*** Data to use Section Begins ***
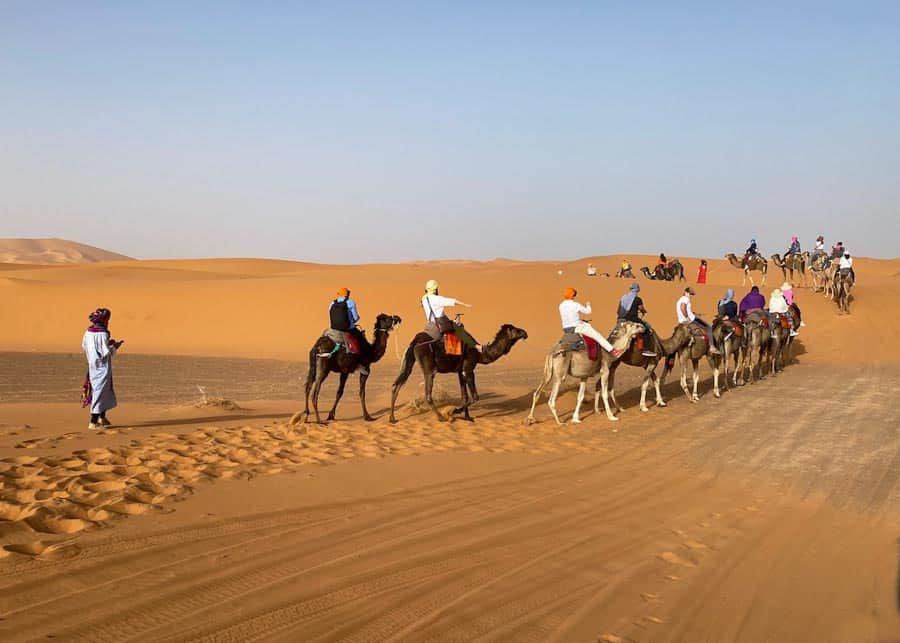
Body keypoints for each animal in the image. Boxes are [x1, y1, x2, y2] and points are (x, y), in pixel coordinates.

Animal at [386, 324, 528, 426]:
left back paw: (392, 418)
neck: (480, 354)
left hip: (411, 361)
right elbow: (475, 396)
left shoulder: (460, 372)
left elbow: (464, 396)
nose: (525, 333)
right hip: (429, 368)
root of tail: (414, 342)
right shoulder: (469, 369)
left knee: (396, 385)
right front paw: (454, 411)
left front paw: (468, 418)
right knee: (428, 394)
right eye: (515, 330)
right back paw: (441, 417)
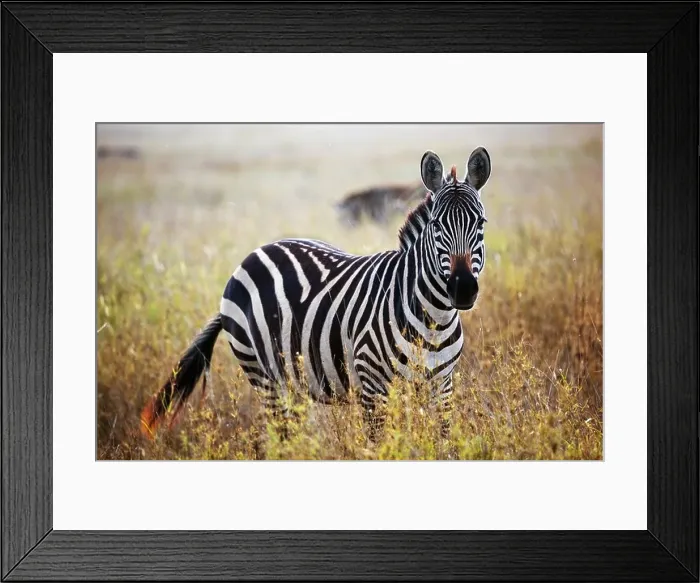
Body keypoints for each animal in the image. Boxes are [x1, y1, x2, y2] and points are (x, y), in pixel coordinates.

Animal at [140, 147, 491, 439]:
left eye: (481, 222)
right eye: (436, 225)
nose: (462, 289)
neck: (434, 318)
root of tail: (254, 253)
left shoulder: (442, 386)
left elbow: (440, 441)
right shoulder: (373, 385)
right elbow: (382, 445)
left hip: (292, 380)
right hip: (264, 376)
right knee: (281, 438)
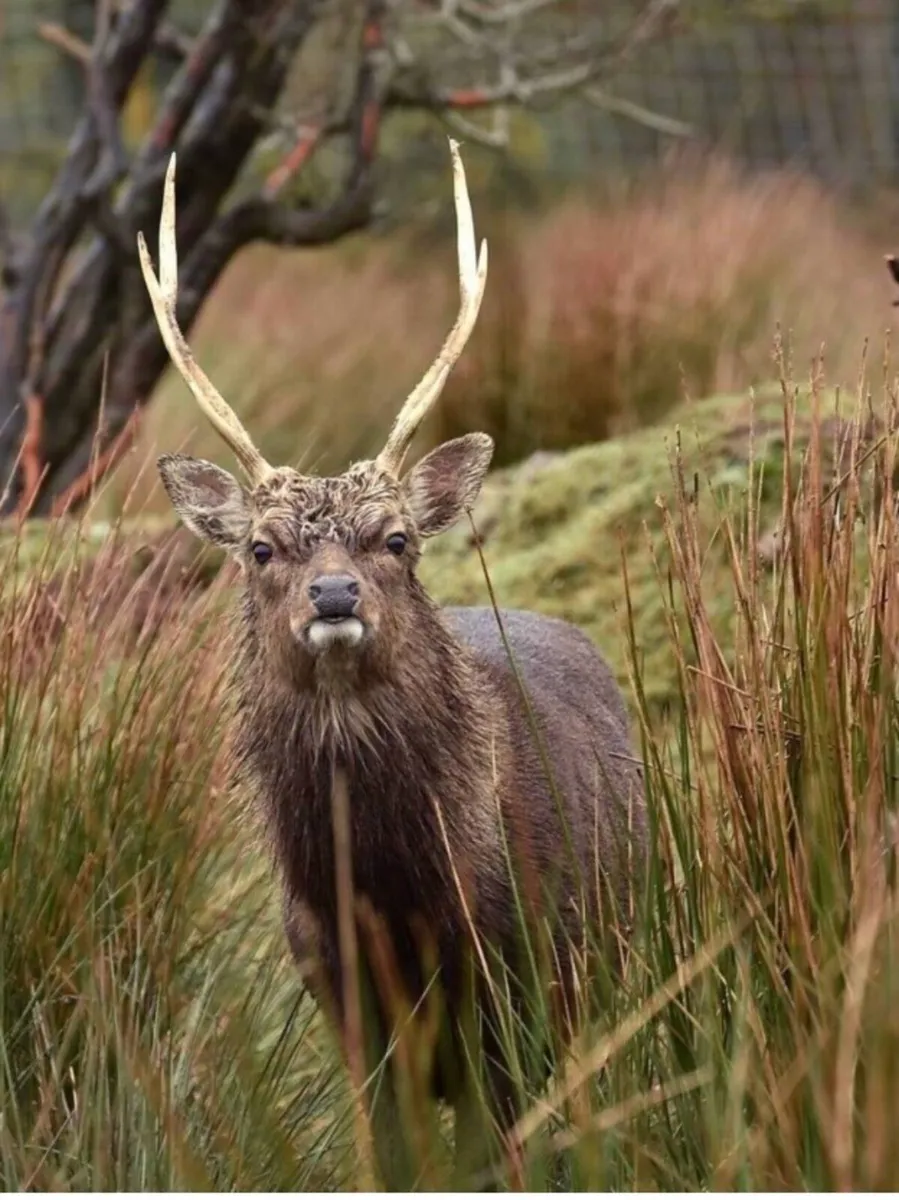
*** Data to use Section Ends ***
About this exercise -> Please print everything in the material exactly, apart from the pictures.

Solution to this exercise ->
Body keypoints for each animal in the image. Boxes are [x1, y1, x2, y2] and points are (x, y), in pixel coordinates.

Animal at [386, 324, 528, 426]:
left back paw: (392, 418)
neck: (480, 354)
left hip: (411, 361)
right elbow: (475, 396)
left shoulder: (460, 372)
left elbow: (464, 396)
nose: (525, 333)
right hip: (429, 368)
root of tail: (414, 342)
right shoulder: (469, 369)
left knee: (396, 385)
right front paw: (454, 411)
left front paw: (468, 418)
right knee: (428, 394)
right eye: (515, 330)
right back paw: (441, 417)
Body keypoints for each animal in the image. Boxes are [x1, y1, x2, y2] and points are (x, y), in pixel coordinates.

Animal at [140, 147, 491, 439]:
left eye: (481, 222)
right eye: (436, 225)
nose: (462, 289)
neck: (434, 318)
root of tail: (254, 253)
left shoulder: (442, 386)
left elbow: (440, 441)
right shoulder: (373, 385)
right elbow: (382, 445)
left hip: (292, 380)
right hip: (264, 376)
right knee: (281, 438)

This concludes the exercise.